Le pays retient son souffle à une semaine de la réouverture des frontières aériennes, après 18 mois de fermeture. Ce qui a paralysé complètement l’industrie touristique et tout un pan de l’économie nationale, privant le pays de revenus annuels estimés à quelque Rs 63 milliards. Cette ouverture, si tout se passe bien, devrait déclencher le redécollage d’une économie frappée de plein fouet par la pandémie de Covid-19, qui a provoqué la plus grave crise économique et sanitaire qu’aura connue l’île Maurice moderne.
Dans son “statement” sur l’état de l’économie publié au début du mois, la MCCI constate que la pandémie a démontré la vulnérabilité de l’économie mauricienne face aux chocs extérieurs associés à la baisse importante des recettes touristiques et la fermeture des frontières. Elle observe une contraction économique de l’ordre de -14,9% en 2020 après une croissance de 3,1% en 2019. Si la reprise des activités commerciales et industrielles a donné des signes rassurants, le secteur touristique, lui, a enregistré une contraction d’environ -80%, alors que le secteur manufacturier a connu une contraction de -17,8%.
Le fondement de l’économie mauricienne a été sérieusement secoué avec un déficit budgétaire de 5,6% du PIB. Le déficit du compte courant a atteint 12,6%. Ce qui est directement attribué à la fermeture des frontières et à la chute des revenus touristiques. On connaît l’effet boule de neige provoqué par cette baisse. L’accès aux devises étrangères s’est raréfié, ce qui fait que les principales devises sont devenues plus chères. D’où la dépréciation de la roupie avec ses effets aussi bien sur le coût que sur la qualité de la vie.
Kevin Ramkaloan explique dans un entretien au Mauricien que la réouverture est importante non seulement pour l’industrie touristique, mais pour tous les secteurs de l’économie. Elle concerne le secteur financier, celui de l’éducation, qui accueille les étudiants étrangers, celui de la santé et celui de l’immobilier. Elle touche également le secteur de l’exportation et de l’importation grâce à une augmentation de la capacité de fret aérien. Ce qui permettra de compenser le problème rencontré au niveau du fret maritime, qui ne cesse d’augmenter en raison des embouteillages dans les ports internationaux.

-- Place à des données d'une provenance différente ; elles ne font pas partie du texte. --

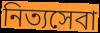
নিত্যসেবাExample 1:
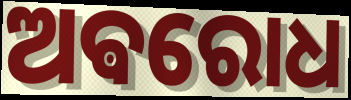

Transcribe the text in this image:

ଅଵରୋଧ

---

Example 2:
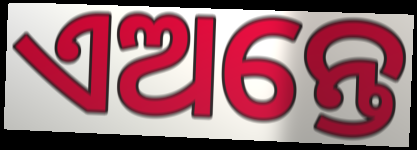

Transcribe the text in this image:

ଏଅନ୍ତେ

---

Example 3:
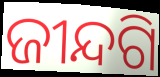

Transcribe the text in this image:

ଜୀନ୍ଦଗି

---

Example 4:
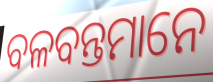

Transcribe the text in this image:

ବଳବନ୍ତମାନେ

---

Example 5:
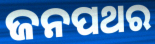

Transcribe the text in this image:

ଜନପଥର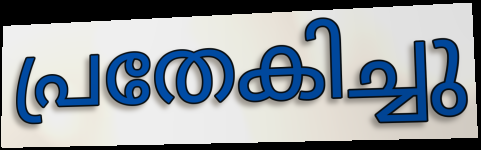
പ്രതേകിച്ചുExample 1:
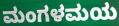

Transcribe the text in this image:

ಮಂಗಳಮಯ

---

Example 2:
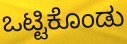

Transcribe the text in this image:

ಒಟ್ಟಿಕೊಂಡು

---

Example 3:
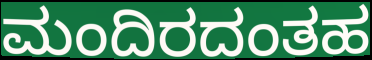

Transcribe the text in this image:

ಮಂದಿರದಂತಹ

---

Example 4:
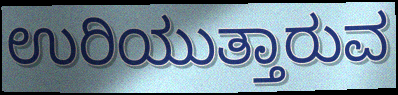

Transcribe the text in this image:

ಉರಿಯುತ್ತಾರುವ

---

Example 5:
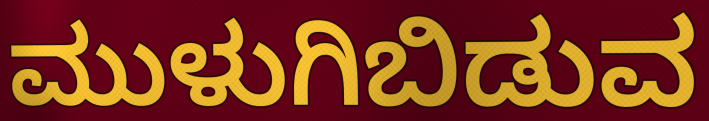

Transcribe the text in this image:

ಮುಳುಗಿಬಿಡುವ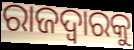
ରାଜଦ୍ୱାରକୁ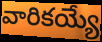
వారికయ్యే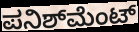
ಪನಿಶ್‌ಮೆಂಟ್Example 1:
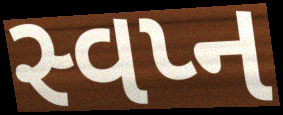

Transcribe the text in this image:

સ્વપ્ન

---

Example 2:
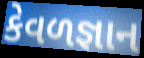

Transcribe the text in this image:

કેવળજ્ઞાન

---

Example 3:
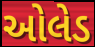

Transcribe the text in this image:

ઓલેડ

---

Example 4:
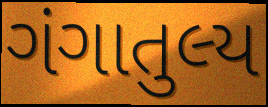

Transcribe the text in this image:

ગંગાતુલ્ય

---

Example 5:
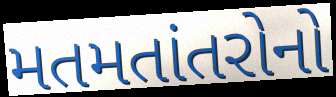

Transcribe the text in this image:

મતમતાંતરોનો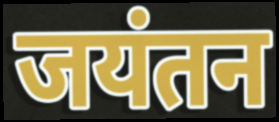
जयंतन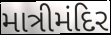
માત્રીમંદિરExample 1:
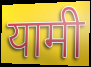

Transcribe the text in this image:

यामी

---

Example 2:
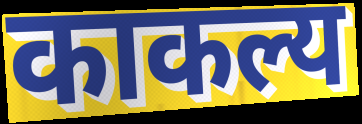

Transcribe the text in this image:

काकल्य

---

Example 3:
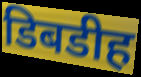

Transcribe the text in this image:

डिबडीह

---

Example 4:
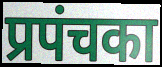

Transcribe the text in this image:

प्रपंचका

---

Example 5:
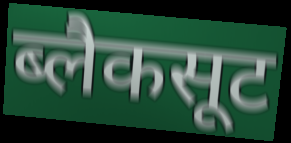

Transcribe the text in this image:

ब्लैकसूटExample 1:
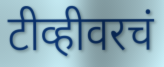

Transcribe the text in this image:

टीव्हीवरचं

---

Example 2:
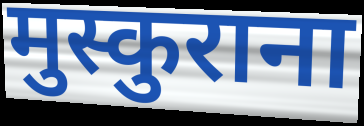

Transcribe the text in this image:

मुस्कुराना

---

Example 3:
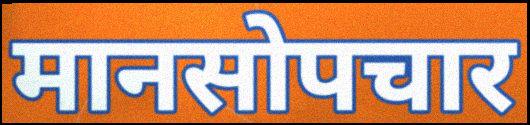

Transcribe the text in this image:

मानसोपचार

Dans les milieux commerciaux, on peut cependant espérer que l’approvisionnement du pays pour certains produits, et qui commençait à poser problème, pourrait graduellement retourner à la normale.
Bien entendu, le redémarrage d’un appareil aussi complexe que celui de l’économie demandera une période de rodage. Il serait totalement déraisonnable de s’attendre au passage à la vitesse supérieure dès les premiers jours, voire les premiers mois. Dans ce contexte, la décision du ministre des Finances, Renganaden Padayachy, d’étendre le paiement du Wage Assistance Scheme et du Small Entreprise Assistance Scheme jusqu’en décembre est salutaire. Cette réouverture constitue donc une étape cruciale pour le pays, et il importe que toutes les conditions soient réunies pour qu’elle soit une réussite.
Par conséquent, il est nécessaire que toutes les failles qui pourraient exister à tous les niveaux, y compris sur le plan sanitaire, soient corrigées au plus vite. Non pas en les poussant sous le tapis afin de ne pas être visibles aux yeux de la population, comme le dénonce l’opposition, mais en les traitant en toute transparence. On s’attend par conséquent à un contrôle renforcé à l’aéroport et ailleurs.
Mais la population a aussi son rôle à jouer en respectant les protocoles sanitaires, dont le port du masque et le respect de la distanciation sociale. La campagne de vaccination doit aussi se poursuivre de façon à ce que le plus grand nombre possible de la population soit vacciné. L’arrivée du vaccin Pfizer, grâce à un don américain à travers le mécanisme Covax, est à ce titre bienvenue, et le ministre Jagutpal a annoncé le début de la vaccination des jeunes de mois de 18 ans à partir de la semaine prochaine.
C’est à travers des résultats concrets que la population pourra surmonter sa peur et retrouver la paix d’esprit. Cela passe également par le bon fonctionnement de nos institutions dans tous les domaines, y compris électorales, alors que les élections municipales se pointent à l’horizon.